# Consigne
Répondez, s'il vous plaît, à ces questions sur l'extrait consacré aux conseillers municipaux :
1. Quel diplôme Mylène Mottier détient-elle ?
2. Parmi les 42 maires de l'agglomération, combien sont agriculteurs ou agriculteurs retraités ?
3. Quel exemple d'horaires de travail est donné pour les ouvriers ?

# Extrait du texte

Ce témoignage vient sous-entendre que les plus grandes communes n’iraient pas chercher les mêmes profils que dans les villages. Cela explique dans un second temps, le rôle des communes les plus peuplées dans la présence de jeunes diplômés dans leur conseil. Les élus des villes structurantes peuvent avoir tendance à intégrer des jeunes plus diplômés leur assurant plus de compétences et de savoir-être dans la gestion d’une commune. C’est notamment le cas de Mylène Mottier, élue à La Lande-Patry (1800 habitants) et titulaire d’un bac +7 en notariat. Elle m’explique en entretien que ses compétences professionnelles ont été perçues comme un atout lorsqu’on est venu la mobiliser (ainsi que son mari).
« Je pense le fait qu’on […] fasse du droit. C’était une profession qui se raccrochait, on faisait la comptabilité de l’étude, on travaille chez un notaire, donc si c’est pas la même comptabilité, ça aide à comprendre. On est moins perdu, la compta publique c’est pas facile.
En décentrant notre regard de la jeunesse et en comparant maintenant la répartition de l’ensemble des conseillers municipaux selon leur catégorie socioprofessionnelle, avec celles de la population globale, nous pouvons constater que ces écarts et l’invisibilité de certaines classes et la surreprésentation d’autres sont largement accentuées.
Il faut remarquer que les agriculteurs sont surreprésentés dans les conseils municipaux8. Cela peut s’expliquer par un rapport singulier et historique au territoire du fait de l’exploitation des terres. Les catégories agricoles apparaissent comme des acteurs du paysage. À cela s’ajoute leur souplesse d’agenda qui leur assure une meilleure disponibilité et par extension une facilité à s’engager. À titre indicatif, parmi les 42 maires de l’agglomération, 10 d’entre eux sont agriculteurs ou agriculteurs retraités. À l’inverse, les ouvriers sont complètement sous-représentés chez les élus car leur rythme de vie les rend difficile à mobiliser car leurs horaires de travail (en trois huit par exemple) les placent dans un mode de vie décalé. De plus, cette catégorie s’inscrit peu dans les réseaux de cooptation locaux et voit son accès aux listes municipales filtré9. Leur présence dans les conseils est rendu complexe, car leur disponibilité n’est pas ou peu en phase avec la responsabilité de conseiller municipal.

# Données extraites

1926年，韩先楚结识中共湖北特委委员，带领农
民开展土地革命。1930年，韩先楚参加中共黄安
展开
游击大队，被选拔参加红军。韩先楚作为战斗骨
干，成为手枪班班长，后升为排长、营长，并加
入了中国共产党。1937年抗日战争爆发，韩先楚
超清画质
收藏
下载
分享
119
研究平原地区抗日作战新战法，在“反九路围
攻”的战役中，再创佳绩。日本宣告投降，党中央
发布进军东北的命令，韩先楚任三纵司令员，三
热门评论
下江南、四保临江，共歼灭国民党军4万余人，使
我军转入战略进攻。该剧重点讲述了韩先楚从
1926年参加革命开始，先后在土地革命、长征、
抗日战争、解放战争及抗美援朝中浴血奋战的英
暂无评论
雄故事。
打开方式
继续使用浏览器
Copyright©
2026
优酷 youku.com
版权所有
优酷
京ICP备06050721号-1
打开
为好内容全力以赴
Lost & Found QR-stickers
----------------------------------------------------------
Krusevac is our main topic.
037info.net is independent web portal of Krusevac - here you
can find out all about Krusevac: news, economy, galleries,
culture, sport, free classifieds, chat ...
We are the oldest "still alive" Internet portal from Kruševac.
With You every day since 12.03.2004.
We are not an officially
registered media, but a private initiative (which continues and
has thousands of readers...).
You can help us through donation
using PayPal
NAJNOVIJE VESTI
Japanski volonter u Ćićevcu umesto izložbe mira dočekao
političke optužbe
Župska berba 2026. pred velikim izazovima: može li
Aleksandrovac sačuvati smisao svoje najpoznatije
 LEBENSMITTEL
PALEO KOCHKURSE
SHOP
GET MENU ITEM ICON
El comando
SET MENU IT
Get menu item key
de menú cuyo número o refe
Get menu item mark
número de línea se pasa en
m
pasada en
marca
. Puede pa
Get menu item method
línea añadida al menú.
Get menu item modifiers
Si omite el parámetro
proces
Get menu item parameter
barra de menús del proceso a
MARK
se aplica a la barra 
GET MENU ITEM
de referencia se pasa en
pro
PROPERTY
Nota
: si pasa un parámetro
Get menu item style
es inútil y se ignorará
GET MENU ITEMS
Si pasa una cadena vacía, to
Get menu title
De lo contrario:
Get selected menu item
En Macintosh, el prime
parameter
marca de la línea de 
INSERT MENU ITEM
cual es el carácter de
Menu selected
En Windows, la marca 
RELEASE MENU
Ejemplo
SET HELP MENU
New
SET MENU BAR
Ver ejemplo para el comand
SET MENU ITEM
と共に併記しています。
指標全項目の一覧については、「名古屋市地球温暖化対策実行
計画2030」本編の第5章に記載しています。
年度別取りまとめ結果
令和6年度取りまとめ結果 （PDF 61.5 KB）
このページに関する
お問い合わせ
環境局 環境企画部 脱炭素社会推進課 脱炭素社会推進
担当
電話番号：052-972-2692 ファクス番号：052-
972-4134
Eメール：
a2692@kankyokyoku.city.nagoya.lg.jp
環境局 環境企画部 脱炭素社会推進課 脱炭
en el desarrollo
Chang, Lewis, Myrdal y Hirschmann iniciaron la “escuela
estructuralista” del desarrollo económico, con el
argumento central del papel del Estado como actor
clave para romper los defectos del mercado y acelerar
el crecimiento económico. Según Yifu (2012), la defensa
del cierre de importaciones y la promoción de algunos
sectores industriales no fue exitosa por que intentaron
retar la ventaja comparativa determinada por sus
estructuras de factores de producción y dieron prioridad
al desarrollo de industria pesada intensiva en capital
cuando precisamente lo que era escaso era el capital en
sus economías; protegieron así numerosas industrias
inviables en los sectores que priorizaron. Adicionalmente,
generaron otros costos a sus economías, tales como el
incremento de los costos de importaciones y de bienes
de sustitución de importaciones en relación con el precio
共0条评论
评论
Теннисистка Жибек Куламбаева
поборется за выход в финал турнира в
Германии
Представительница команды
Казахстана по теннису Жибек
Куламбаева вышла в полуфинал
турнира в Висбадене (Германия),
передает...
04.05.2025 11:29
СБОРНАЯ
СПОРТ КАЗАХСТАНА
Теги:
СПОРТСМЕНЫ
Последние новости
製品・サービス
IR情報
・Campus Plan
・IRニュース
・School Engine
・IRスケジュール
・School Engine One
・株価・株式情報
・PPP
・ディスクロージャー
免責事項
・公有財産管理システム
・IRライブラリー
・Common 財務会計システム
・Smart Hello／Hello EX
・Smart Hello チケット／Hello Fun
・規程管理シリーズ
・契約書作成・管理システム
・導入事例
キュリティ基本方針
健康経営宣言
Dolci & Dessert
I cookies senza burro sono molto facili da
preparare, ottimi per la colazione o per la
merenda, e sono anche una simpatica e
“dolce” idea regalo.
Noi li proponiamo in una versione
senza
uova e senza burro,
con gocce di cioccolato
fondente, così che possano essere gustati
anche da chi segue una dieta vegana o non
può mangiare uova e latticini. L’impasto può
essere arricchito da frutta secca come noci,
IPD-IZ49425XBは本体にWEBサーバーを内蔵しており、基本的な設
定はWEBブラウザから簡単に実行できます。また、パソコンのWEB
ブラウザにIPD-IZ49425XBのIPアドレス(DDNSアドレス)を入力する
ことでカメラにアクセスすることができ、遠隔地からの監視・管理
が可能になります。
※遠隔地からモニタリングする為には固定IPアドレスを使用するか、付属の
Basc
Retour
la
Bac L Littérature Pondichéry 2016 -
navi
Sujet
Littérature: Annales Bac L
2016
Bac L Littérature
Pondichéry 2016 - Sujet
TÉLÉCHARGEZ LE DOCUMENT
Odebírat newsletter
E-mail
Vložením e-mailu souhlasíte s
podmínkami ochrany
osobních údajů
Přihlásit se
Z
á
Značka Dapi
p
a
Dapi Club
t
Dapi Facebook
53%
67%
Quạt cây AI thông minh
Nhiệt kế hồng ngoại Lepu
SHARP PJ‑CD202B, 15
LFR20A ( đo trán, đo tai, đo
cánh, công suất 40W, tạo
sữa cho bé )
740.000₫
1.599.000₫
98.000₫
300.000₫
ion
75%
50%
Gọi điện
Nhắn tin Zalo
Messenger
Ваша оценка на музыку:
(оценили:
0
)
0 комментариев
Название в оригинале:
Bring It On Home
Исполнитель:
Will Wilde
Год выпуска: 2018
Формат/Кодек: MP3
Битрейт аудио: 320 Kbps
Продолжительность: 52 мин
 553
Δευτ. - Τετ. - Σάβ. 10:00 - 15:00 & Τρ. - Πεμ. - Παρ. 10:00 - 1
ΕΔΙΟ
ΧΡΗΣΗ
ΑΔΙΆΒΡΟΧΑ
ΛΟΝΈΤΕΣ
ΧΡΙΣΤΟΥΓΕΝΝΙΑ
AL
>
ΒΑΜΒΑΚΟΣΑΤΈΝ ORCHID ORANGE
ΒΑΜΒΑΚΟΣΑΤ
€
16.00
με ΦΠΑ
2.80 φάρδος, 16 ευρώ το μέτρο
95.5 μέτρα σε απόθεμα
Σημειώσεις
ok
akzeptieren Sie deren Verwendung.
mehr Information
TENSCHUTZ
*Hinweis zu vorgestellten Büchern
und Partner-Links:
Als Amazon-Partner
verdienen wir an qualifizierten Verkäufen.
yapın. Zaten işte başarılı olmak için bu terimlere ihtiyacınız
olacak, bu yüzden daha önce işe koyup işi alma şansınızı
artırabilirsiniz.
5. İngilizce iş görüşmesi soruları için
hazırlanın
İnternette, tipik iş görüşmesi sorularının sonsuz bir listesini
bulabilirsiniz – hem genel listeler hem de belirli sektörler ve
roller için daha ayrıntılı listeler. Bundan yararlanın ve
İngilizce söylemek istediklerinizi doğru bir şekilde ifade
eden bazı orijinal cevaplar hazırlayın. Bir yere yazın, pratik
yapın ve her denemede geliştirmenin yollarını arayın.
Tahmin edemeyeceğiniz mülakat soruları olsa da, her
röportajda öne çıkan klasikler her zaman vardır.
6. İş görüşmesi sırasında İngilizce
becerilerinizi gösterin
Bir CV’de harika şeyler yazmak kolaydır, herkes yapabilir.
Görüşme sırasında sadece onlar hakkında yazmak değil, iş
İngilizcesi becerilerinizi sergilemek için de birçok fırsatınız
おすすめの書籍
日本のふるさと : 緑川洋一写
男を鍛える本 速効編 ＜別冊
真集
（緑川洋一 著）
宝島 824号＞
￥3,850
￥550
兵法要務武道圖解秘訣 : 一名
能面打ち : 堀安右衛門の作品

# Réponse
1. Un bac +7 en notariat.
2. 10.
3. Les trois huit.